Como Antichrist, Melancolía sugiere que a Lars von Trier le cuesta cada vez más esfuerzo mantener su fama de “enfant terribe”. Quizás él mismo perciba la limitación y por eso, cuando en mayo pasado presentó su último trabajo en el Festival de Cine de Cannes, necesitó subrayar su pretendida naturaleza provocadora con declaraciones explosivas que terminaron valiéndole allá una sanción y aquí en Argentina la rescisión de un primer contrato de distribución local.
Los principios estéticos y narrativos de Dogma 95 brillan por su ausencia en un largometraje entre místico y de ciencia ficción, que recurre a efectos especiales para recrear el choque entre un planeta nuevo y el nuestro propio. En cambio sí reaparece una de las mayores obsesiones del cineasta danés: la crítica despiadada a la alta burguesía (en esta ocasión el realizador se da el gusto de filmar la aniquilación de tres exponentes).
Por supuesto, lejos de circunscribirse a una clase social, la metáfora del fin del mundo se extiende a toda la humanidad. De ahí el parlamento de Justine (Kirsten Dunst) sobre la maldad que reina en la Tierra y sobre todo en nuestra especie.
Von Trier incluye reproducciones de pinturas apocalípticas en algunos planos y una banda sonora acorde donde se destacan piezas del potente Richard Wagner. De esta manera convoca a una complicidad académica/cultural con el espectador, recurso que acentúa cierta sensación de masturbación intelectual.
El tufillo a “pieza destinada a una elite con formación” se completa con la intervención de un elenco internacional.
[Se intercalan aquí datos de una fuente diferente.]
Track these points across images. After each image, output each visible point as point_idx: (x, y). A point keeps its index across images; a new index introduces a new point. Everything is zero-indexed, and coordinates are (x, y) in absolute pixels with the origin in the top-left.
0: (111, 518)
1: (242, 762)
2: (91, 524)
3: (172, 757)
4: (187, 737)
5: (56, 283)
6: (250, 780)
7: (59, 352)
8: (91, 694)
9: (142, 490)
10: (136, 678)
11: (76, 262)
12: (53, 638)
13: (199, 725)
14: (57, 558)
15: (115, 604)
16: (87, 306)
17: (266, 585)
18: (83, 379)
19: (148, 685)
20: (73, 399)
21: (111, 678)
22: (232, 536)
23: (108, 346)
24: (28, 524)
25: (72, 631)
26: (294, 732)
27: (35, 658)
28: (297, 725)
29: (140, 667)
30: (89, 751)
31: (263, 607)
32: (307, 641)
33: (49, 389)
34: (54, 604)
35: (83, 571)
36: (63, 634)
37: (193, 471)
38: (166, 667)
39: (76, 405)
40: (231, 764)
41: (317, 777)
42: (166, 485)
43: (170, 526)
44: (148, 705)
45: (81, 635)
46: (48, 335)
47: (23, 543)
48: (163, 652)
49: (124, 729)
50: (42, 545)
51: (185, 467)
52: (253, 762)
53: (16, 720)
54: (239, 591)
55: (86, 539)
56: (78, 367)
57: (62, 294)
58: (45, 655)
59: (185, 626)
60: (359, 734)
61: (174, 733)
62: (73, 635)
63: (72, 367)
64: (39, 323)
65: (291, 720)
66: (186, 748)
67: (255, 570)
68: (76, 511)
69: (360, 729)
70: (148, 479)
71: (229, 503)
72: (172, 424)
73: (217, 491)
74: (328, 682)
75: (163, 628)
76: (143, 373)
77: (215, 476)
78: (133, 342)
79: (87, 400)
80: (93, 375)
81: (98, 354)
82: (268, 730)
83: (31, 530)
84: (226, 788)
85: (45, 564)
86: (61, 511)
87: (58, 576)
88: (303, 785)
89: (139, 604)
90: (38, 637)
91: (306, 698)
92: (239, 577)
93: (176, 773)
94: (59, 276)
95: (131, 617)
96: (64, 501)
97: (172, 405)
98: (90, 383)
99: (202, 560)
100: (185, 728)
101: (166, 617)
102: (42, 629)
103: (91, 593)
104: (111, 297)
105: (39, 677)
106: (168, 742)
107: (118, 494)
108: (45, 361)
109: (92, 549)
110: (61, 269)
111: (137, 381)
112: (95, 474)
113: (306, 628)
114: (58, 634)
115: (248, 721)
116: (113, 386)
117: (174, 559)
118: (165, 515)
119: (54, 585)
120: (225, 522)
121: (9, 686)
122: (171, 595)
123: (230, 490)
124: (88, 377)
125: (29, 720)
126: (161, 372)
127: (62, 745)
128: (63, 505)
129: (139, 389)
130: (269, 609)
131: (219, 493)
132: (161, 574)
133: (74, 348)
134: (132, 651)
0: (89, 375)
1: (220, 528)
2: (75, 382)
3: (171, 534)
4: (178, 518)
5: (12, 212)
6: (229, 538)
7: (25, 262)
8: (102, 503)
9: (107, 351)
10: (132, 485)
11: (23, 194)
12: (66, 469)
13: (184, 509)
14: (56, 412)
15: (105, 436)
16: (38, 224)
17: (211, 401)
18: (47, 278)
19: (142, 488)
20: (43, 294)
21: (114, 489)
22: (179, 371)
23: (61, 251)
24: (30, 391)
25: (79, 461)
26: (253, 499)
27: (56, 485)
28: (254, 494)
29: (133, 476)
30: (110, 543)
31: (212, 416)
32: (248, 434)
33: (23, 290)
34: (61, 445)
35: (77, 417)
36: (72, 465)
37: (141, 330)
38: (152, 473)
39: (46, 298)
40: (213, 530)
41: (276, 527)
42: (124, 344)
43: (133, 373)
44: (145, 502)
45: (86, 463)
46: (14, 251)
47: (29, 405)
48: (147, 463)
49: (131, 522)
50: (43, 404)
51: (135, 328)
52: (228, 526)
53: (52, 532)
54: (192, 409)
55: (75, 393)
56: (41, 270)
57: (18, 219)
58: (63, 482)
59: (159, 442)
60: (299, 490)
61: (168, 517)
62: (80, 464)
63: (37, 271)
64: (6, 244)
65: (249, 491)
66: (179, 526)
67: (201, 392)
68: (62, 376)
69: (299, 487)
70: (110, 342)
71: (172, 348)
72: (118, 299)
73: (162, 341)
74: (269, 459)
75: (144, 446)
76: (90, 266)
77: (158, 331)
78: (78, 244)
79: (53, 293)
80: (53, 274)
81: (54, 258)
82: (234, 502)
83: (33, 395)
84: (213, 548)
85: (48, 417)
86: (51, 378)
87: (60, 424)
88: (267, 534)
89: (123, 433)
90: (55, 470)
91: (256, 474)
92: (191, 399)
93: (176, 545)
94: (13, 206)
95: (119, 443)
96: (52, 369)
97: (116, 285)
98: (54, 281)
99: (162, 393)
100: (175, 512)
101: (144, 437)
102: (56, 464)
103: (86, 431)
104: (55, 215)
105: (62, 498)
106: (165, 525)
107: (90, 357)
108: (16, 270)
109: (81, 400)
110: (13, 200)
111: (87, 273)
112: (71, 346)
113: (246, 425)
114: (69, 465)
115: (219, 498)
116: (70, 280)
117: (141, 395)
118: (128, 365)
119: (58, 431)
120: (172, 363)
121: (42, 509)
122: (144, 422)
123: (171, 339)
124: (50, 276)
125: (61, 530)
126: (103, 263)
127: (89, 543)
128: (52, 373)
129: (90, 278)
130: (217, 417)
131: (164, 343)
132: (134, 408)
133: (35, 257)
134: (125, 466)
Además de la mencionada Dunst y de Alexander True blood Skarsgård, actúan Charlotte Rampling, John Hurt, Charlotte Gainsbourg, Kiefer Sutherland, Udo Kier y Stellan Skarsgård.
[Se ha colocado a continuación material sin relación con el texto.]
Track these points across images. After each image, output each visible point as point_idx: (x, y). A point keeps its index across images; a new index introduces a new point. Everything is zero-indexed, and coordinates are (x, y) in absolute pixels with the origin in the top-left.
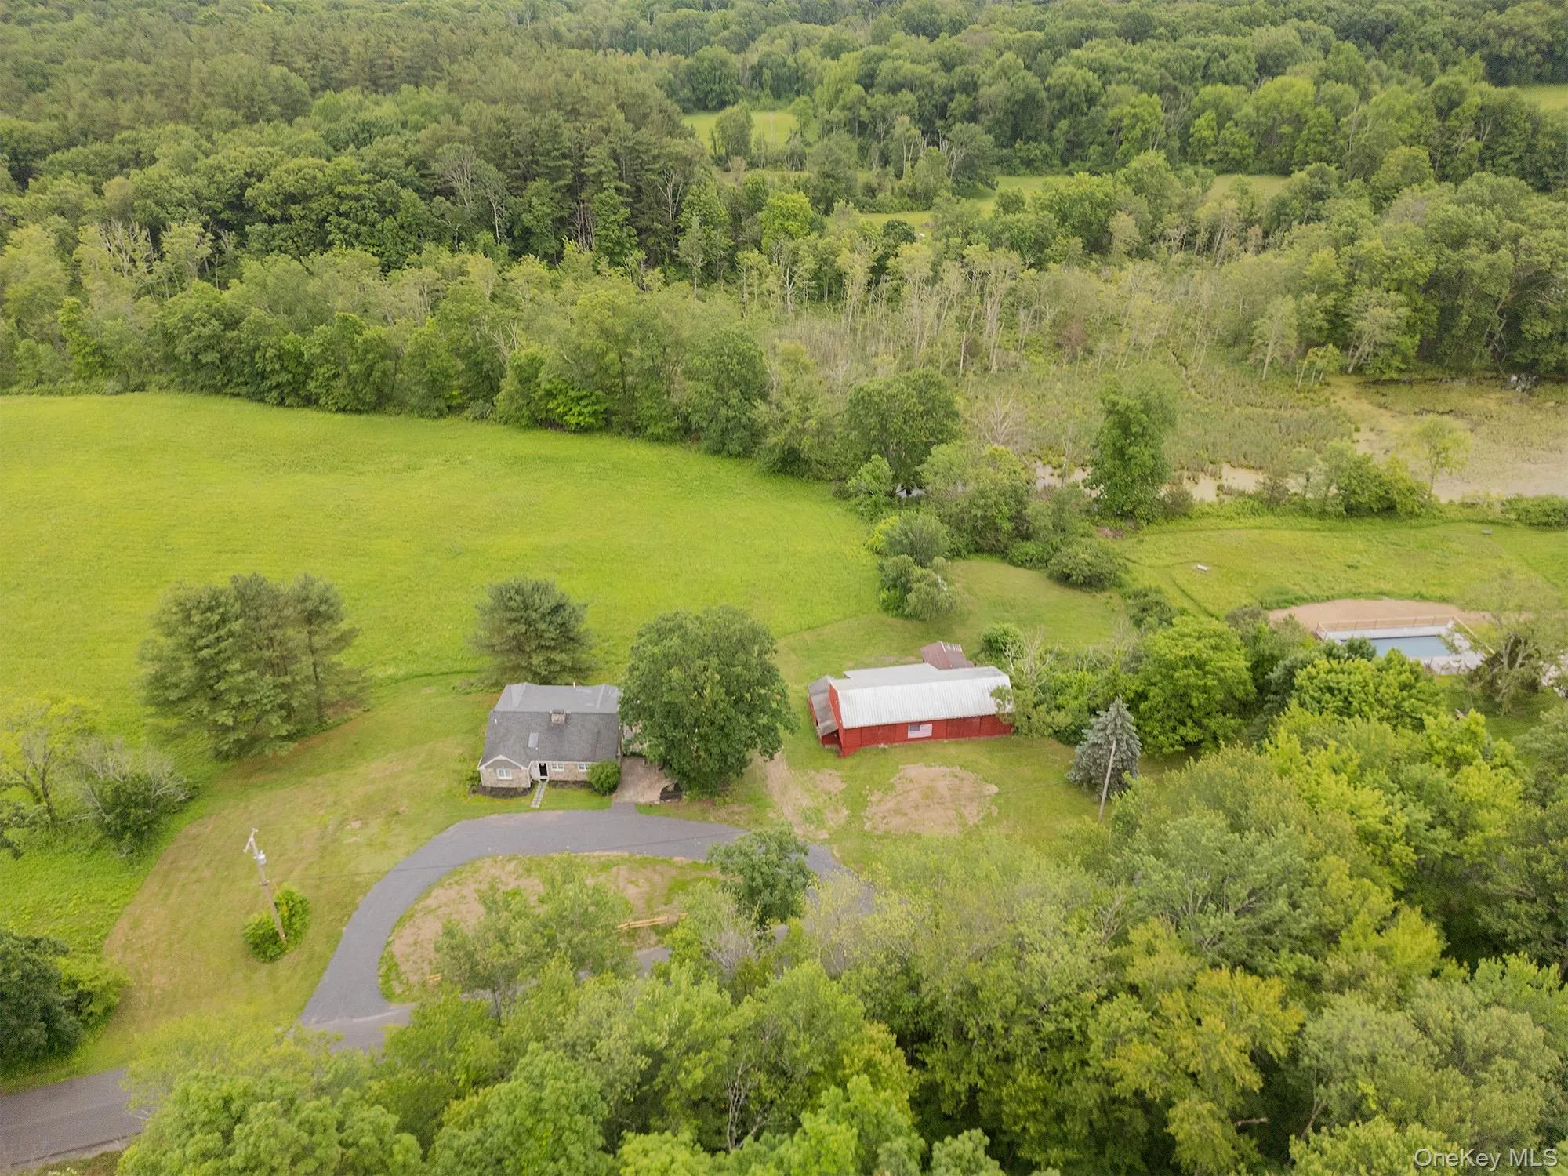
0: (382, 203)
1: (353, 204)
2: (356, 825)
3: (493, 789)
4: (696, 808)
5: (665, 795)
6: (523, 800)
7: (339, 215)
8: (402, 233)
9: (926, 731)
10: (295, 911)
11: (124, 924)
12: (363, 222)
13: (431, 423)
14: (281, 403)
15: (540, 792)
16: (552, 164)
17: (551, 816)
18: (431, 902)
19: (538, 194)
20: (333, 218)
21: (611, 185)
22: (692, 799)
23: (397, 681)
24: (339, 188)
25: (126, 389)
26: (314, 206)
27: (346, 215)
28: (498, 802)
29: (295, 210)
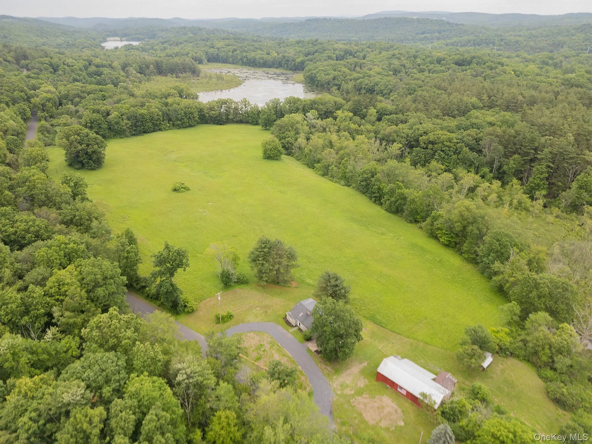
0: (457, 149)
1: (447, 148)
2: (259, 309)
3: (288, 321)
4: (320, 360)
5: (316, 351)
6: (289, 328)
7: (441, 151)
8: (458, 161)
9: (404, 393)
10: (230, 317)
11: (209, 299)
12: (448, 155)
13: (405, 223)
14: (375, 202)
15: (295, 329)
16: (525, 150)
17: (290, 335)
18: (249, 334)
19: (514, 160)
20: (439, 151)
21: (544, 164)
22: (320, 357)
23: (310, 285)
24: (445, 143)
25: (346, 185)
26: (435, 146)
27: (443, 151)
28: (285, 324)
29: (430, 146)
Algunos espectadores habríamos preferido que Lars hubiera prescindido de la cuota futurística/mística para concentrarse en la idílica fiesta de casamiento que termina sacando los trapos sucios de una familia bien pero absolutamente disfuncional. Un poco como hizo Thomas Vinterberg con La celebración.
Sin embargo desistimos del reproche cuando imaginamos que el cineasta danés se siente en la obligación de probar la pretendida imprescriptibilidad de su condición de niño excéntrico. Entonces, más allá de las apreciaciones personales, volvemos a reclamar un distribuidor local para Von Trier (guiño para los compatriotas que vieron la película: Diego Gvirtz y los editores de 678 estarán chochos).